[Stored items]
-.-.-

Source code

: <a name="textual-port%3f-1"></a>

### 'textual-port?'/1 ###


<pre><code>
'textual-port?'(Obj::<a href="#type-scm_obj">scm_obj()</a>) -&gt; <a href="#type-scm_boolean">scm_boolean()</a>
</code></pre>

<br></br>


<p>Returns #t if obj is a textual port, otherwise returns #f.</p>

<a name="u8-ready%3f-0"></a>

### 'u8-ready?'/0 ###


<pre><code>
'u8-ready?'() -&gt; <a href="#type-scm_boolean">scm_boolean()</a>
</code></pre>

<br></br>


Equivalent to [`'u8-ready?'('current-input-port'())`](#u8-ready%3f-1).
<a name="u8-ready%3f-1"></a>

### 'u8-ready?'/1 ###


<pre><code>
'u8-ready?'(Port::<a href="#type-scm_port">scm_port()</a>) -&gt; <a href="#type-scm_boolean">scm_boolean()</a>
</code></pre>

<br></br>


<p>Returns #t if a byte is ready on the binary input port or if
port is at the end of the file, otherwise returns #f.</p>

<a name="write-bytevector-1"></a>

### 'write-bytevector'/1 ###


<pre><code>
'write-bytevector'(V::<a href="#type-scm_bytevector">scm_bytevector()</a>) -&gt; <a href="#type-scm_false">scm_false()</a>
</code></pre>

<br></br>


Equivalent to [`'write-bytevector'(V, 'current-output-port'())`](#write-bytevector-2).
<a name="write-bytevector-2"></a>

-.-.-

- YOUR INSTRUCTIONS
Set down the data in full, word for word.

- RESPONSE TO THE TASK
Source code

: <a name="textual-port%3f-1"></a>

### 'textual-port?'/1 ###


<pre><code>
'textual-port?'(Obj::<a href="#type-scm_obj">scm_obj()</a>) -&gt; <a href="#type-scm_boolean">scm_boolean()</a>
</code></pre>

<br></br>


<p>Returns #t if obj is a textual port, otherwise returns #f.</p>

<a name="u8-ready%3f-0"></a>

### 'u8-ready?'/0 ###


<pre><code>
'u8-ready?'() -&gt; <a href="#type-scm_boolean">scm_boolean()</a>
</code></pre>

<br></br>


Equivalent to [`'u8-ready?'('current-input-port'())`](#u8-ready%3f-1).
<a name="u8-ready%3f-1"></a>

### 'u8-ready?'/1 ###


<pre><code>
'u8-ready?'(Port::<a href="#type-scm_port">scm_port()</a>) -&gt; <a href="#type-scm_boolean">scm_boolean()</a>
</code></pre>

<br></br>


<p>Returns #t if a byte is ready on the binary input port or if
port is at the end of the file, otherwise returns #f.</p>

<a name="write-bytevector-1"></a>

### 'write-bytevector'/1 ###


<pre><code>
'write-bytevector'(V::<a href="#type-scm_bytevector">scm_bytevector()</a>) -&gt; <a href="#type-scm_false">scm_false()</a>
</code></pre>

<br></br>


Equivalent to [`'write-bytevector'(V, 'current-output-port'())`](#write-bytevector-2).
<a name="write-bytevector-2"></a>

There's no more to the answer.